We couldn’t be happier to see so many people taking up gardening this spring! We can’t think of a healthier, more nourishing occupation (on many levels!) to engage in while spending a lot more time at home, especially with kids. We continue to do all we can to supply you with plants, soil-building products and other gardening supplies. Yet we know there will be some disappointments as we run out of some items prematurely.
But we have to tell you that this great surge in demand was not anticipated; not by us, not by our suppliers, and not by their suppliers either! Harlequin’s Gardens is perhaps uniquely flexible, resourceful and able to respond because we grow many of our own plants on-site, we employ two off-site custom propagators, and we also order from a number of carefully vetted small Colorado growers and producers.
In general, we make our decisions about what to grow and how much to grow for the next year as we observe and review customer response in the current year. At the same time, we are always seeking out and researching new and promising introductions.
Here’s a little background on the situation.
SEEDS
In summer and fall, we collect seeds from the wild and from our own plantings. We order seeds from many sources in fall and early winter, both for our own growing operations and also seeds for retail sale. The bigger seed companies from which we order have made their orders from seed-growers all over the world far in advance. And guess what? There has been so much corporate consolidation in the world of commercial seed production that most seed companies are sourcing from the same finite amount available from a small handful of global wholesalers. As much as possible, we try to support small seed suppliers that breed, select, grow and sell their own seeds.
A complicating and time-consuming factor in the seed business is that the U.S. Dept. of Agriculture requires that edible crop seeds for resale must be tested for their germination rates before they can be approved for packaging and sale.
As soon as the COVID 19 pandemic was recognized early this year, seed sales skyrocketed and shortages were apparent as early as February. The Bottom Line: plants are living things and only produce seed when their life-cycle dictates. New seeds can’t be created in a factory to fill the gap. The Good News: There will be another ‘season’ of seed availability starting in mid-late summer as cool-season crops produce seed and Southern Hemisphere growers harvest and test seeds from their warm-season crops.
PLANTS
When the current (and, we hope enduring) Home Gardening Renaissance became apparent, we immediately directed our custom growers to adjust their propagation schedules to prioritize vegetable and herb starts, and increased our production goals. Even with those efforts, we have run into some shortages. As they say, ‘You can’t fool Mother Nature’ and plants take weeks or months to grow from seed in a pot, or to root from cuttings. And there are limits to our seed supply and our cutting stock plants.
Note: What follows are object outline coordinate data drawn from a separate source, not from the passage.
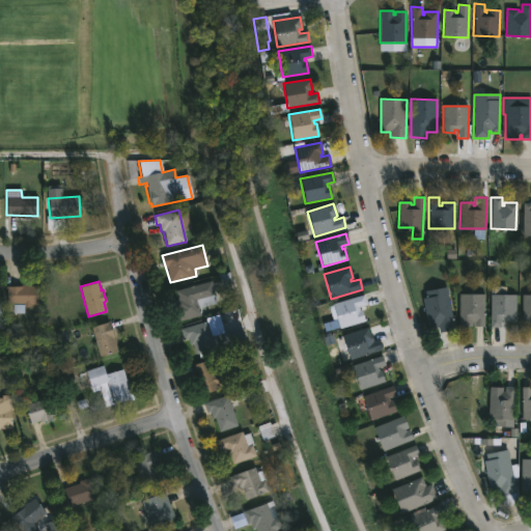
[(200,315),(177,322),(173,305),(177,304),(174,290),(212,281),(216,304),(198,308),(200,315)]
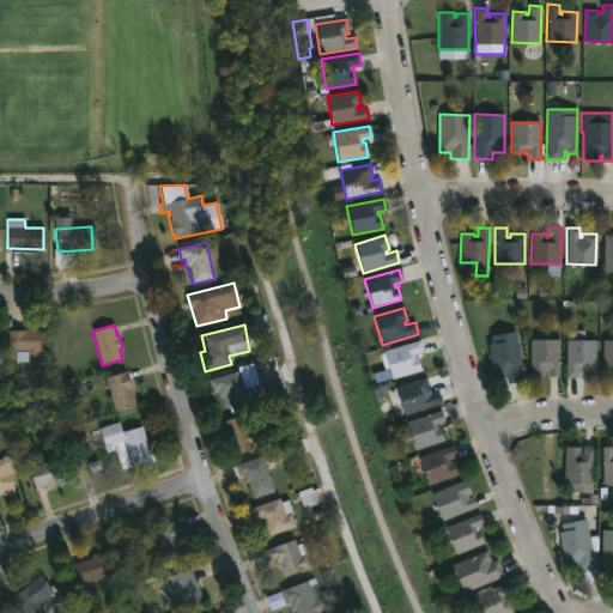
[(35,327),(35,329),(42,329),(42,351),(26,352),(26,362),(14,362),(14,352),(7,352),(7,329),(22,329),(22,327),(35,327)]
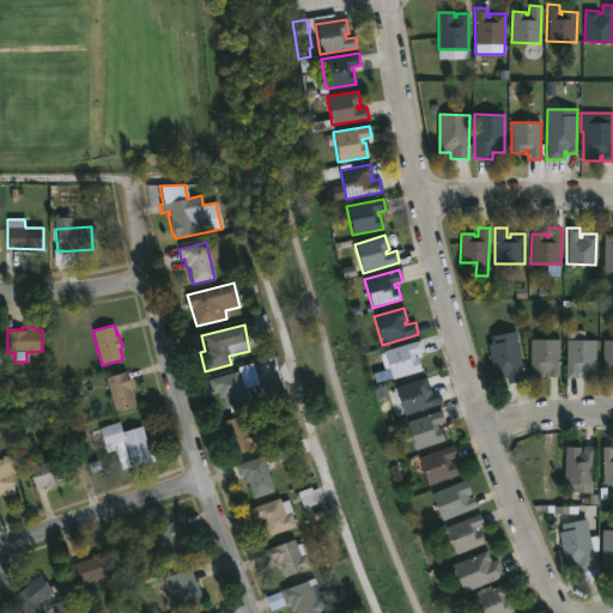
[(515,332),(525,380),(507,383),(505,375),(504,377),(493,378),(487,344),(491,343),(490,337),(515,332)]
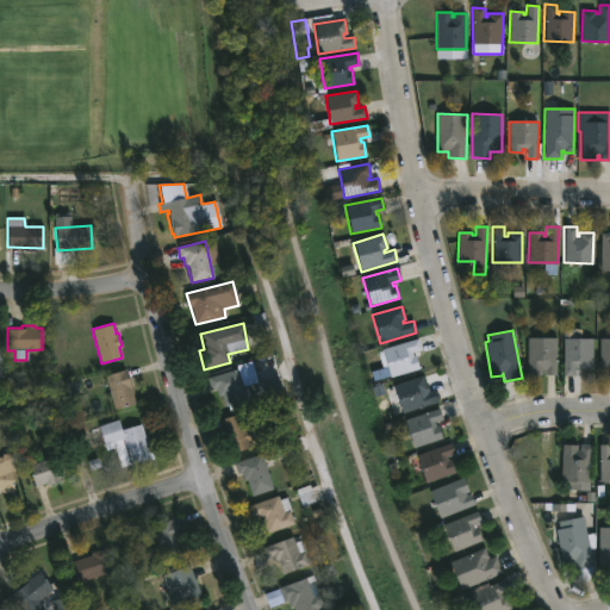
[(412,353),(414,356),(416,355),(419,369),(391,378),(383,349),(418,338),(422,350),(412,353)]
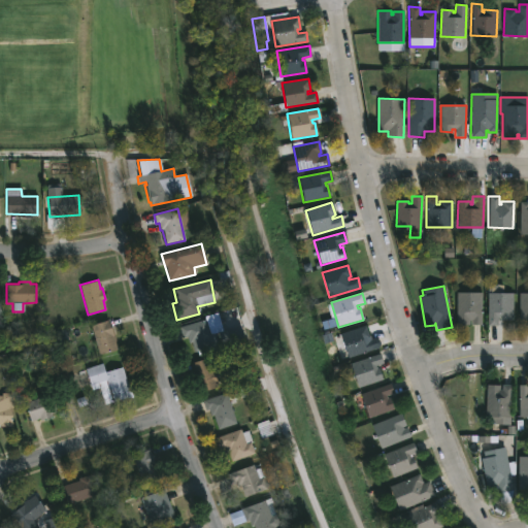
[(482,293),(482,324),(471,324),(471,320),(470,320),(470,324),(457,324),(457,293),(482,293)]
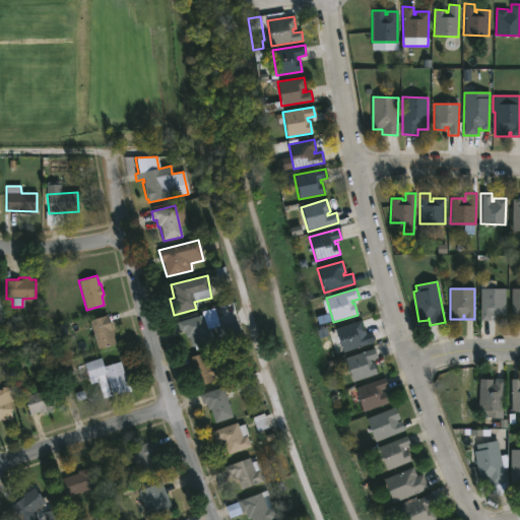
[(506,289),(505,315),(494,314),(494,312),(491,312),(491,320),(479,320),(480,288),(506,289)]
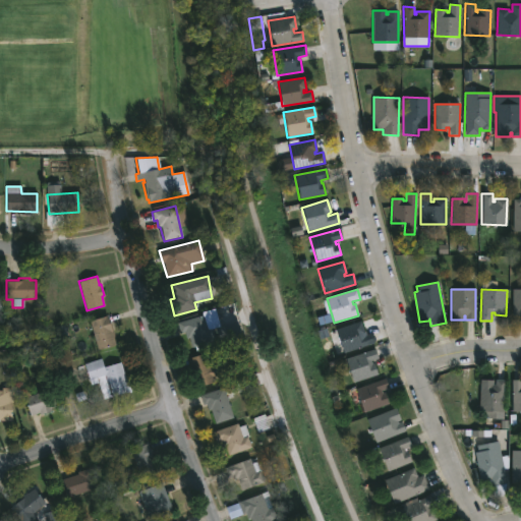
[(520,289),(520,314),(512,314),(512,289),(520,289)]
In other plant categories, like Native Shrubs & Trees, we continue to produce more and more ourselves, and this takes years. We are proud to be the best source in Colorado for native plants, and we are on track to be THE supplier for a number of choice, desirable but rarely available native shrubs and trees. In addition to what we grow ourselves, we place pre-orders in October for native and non-native woody plants. Come spring, it is impossible to add to those orders, and new crops from the wholesale growers don’t become available until July. Here’s the scoop on wholesale nurseries in Colorado: When the world economy crashed in 2007/2008, wholesale nurseries were one of the many industries that were hit hard. These nurseries are far more dependent on landscaping contractors and large commercial and government projects than they are on supplying retail nurseries. So, when landscapers were going out of business all over the country, wholesale nurseries were left holding the bag and couldn’t sell millions of plants they had grown. When this happens, they can’t invest in keeping plants watered, transplanted, etc., so they’re just dumped on the compost pile. Painful! Since then, the prevailing business model is to under-produce so that there will be no surplus at the end of the season. Obviously, this model lacks the flexibility to respond to increased demand. It’s not much different from the situation we see in our for-profit, investor-owned hospitals, which insist on keeping the number of beds, staff and equipment to a minimum, leaving our population without medical masks, ventilators, beds and staff to deal with COVID 19. Very painful!
SOIL PRODUCTS
This year we’ve increased our supplies of composts, mulches, potting soils, fertilizers and other soil amendments as much as possible. Sometimes, even those extra efforts aren’t enough. We’re frustrated that we haven’t been receiving the Coco Loco and Ocean Forest potting soils from FoxFarm that we pre-ordered last October. We’ve done everything we can to shake some product out of them, and are repeatedly told ‘It’s on the truck’, but the phantom truck never arrives. In the meantime, we have brought in a locally-made potting soil called Symbiosis. They are trying hard to keep up with demand and are supplying us with two pallets per week. We are able to secure ongoing supplies of A-1 Eco Gro compost, Fine Wood Chips, Expanded Shale and Soil Pep, all of which are locally sourced products. WHEW!